** WORKING DATA follows **

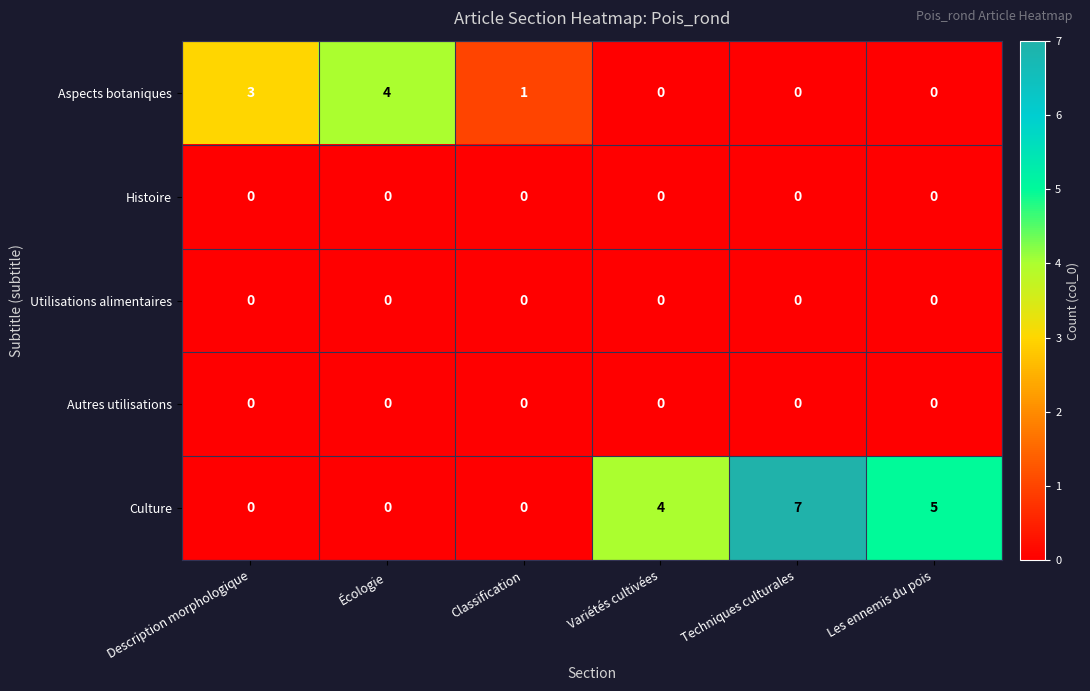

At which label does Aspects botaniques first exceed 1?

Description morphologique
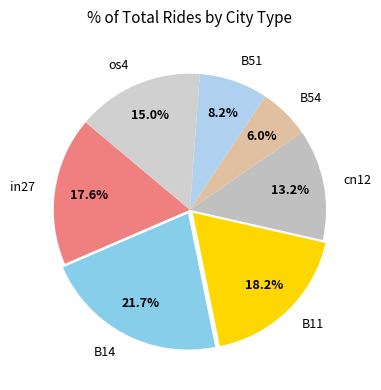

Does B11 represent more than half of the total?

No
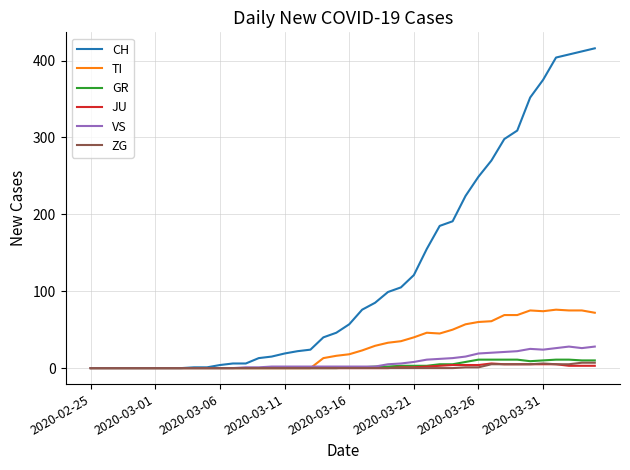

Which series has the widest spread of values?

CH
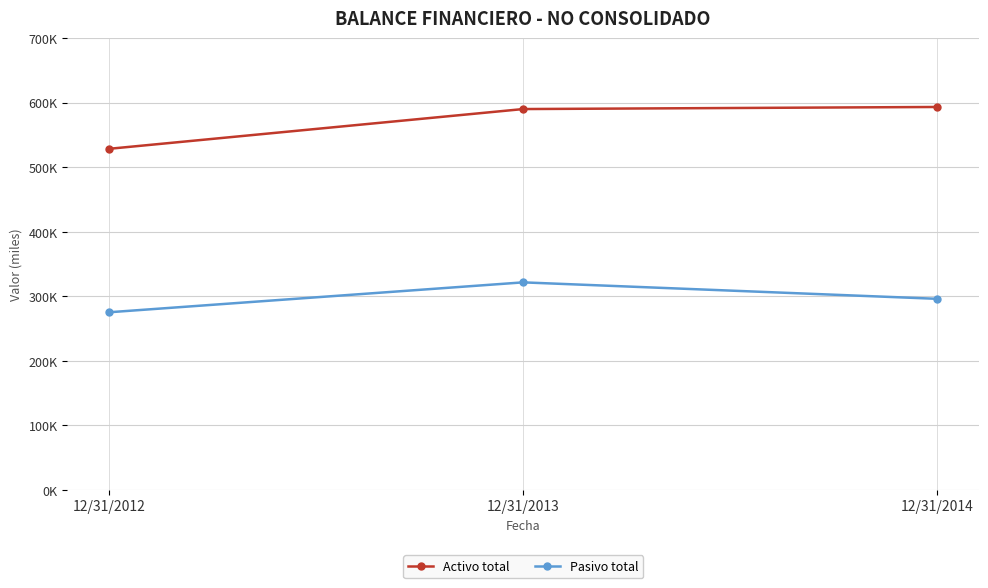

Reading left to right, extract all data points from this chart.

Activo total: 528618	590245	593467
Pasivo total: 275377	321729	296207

** End of WORKING DATA **

■ TASK REQUIREMENTS:
Can you put every line of the entries above into a Markdown table with columns "Row" and "Line", numbering the rows and dropping blank lines and the pictures?

■ ANSWER BOX:
| Row | Line |
|---|---|
| 1 | At which label does Aspects botaniques first exceed 1? |
| 2 | Description morphologique |
| 3 | Does B11 represent more than half of the total? |
| 4 | No |
| 5 | Which series has the widest spread of values? |
| 6 | CH |
| 7 | Reading left to right, extract all data points from this chart. |
| 8 | Activo total: 528618	590245	593467 |
| 9 | Pasivo total: 275377	321729	296207 |